La Lumière, cantique d'adoption

 En cliquant ici (midi) ou ici (MP3), vous entendrez l'air de la Clé du Caveau

La première édition que nous connaissions de ce cantique est en juin 1785, aux pp. 472-3 (reproduites ci-dessous) d'une publication profane, le Journal encyclopédique publié à Bouillon. Il y est intitulé La Lumière, cantique d'adoption sur l'air Yseult et mes Amours et l'auteur y est désigné comme M. de Miramond, de la Loge de Mars et Thémis à Paris, qui, dans une note de bas de page, raconte lui-même la genèse de la chanson.

C'est un de ces aimables et inoffensifs marivaudages, bien dans le style XVIIIe, qui faisaient florès dans les Loges d'Adoption mais qui ne manquaient pas de scandaliser certains contempteurs.

Une question de moralité

A la fin du XVIIIe siècle, le débat sur la moralité des Loges d'Adoption a agité la société profane et profondément divisé les maçons : pendant que certains d'entre ceux-ci s'extasiaient sur l'exemplaire décence de leurs moeurs, d'autres se scandalisaient en y voyant une militance en faveur du libertinage.

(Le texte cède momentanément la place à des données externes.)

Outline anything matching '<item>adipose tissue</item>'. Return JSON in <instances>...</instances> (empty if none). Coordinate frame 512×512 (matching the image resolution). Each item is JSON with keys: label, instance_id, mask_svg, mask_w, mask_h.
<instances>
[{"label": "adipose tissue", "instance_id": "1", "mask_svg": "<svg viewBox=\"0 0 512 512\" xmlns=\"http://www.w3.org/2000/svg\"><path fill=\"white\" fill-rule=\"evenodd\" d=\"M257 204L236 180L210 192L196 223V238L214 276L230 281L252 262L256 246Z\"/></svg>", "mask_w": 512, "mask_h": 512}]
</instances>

C'est le cas du rigoriste François Billiemaz qui, dans la préface des Francs-maçons plaideurs en 1786, attaque à la fois le principe même des Loges d'Adoption et leur moralité :

... on a de nos jours en France, porté la licence jusqu'à imaginer une maçonnerie de femmes, sous le nom d'adoption ; elles sont à présent introduites dans nos Loges, qui sont alors appelées Arches … Nos attributs, nos décorations emblématiques, et presque nos mystères, sont offerts à leurs regards profanes : abus désastreux qui sape la maçonnerie dans sa base.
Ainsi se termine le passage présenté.